§ Exercise instructions:
Could you swap every "discuss" in the entries below for "discussion" and give the text back otherwise unchanged, without the pictures?

§ Provided records:
━━━━━━━━━━━━━━━━━━━━
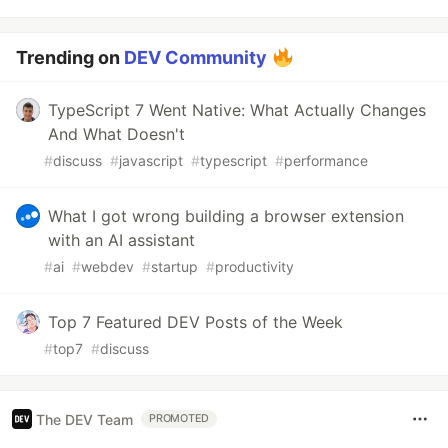
Trending on
DEV Community
TypeScript 7 Went Native: What Actually Changes
And What Doesn't
#
discuss
#
javascript
#
typescript
#
performance
What I got wrong building a browser extension
with an AI assistant
#
ai
#
webdev
#
startup
#
productivity
Top 7 Featured DEV Posts of the Week
#
top7
#
discuss
The DEV Team
PROMOTED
━━━━━━━━━━━━━━━━━━━━
§ Answer to the problem:
Trending on
DEV Community
TypeScript 7 Went Native: What Actually Changes
And What Doesn't
#
discussion
#
javascript
#
typescript
#
performance
What I got wrong building a browser extension
with an AI assistant
#
ai
#
webdev
#
startup
#
productivity
Top 7 Featured DEV Posts of the Week
#
top7
#
discussion
The DEV Team
PROMOTED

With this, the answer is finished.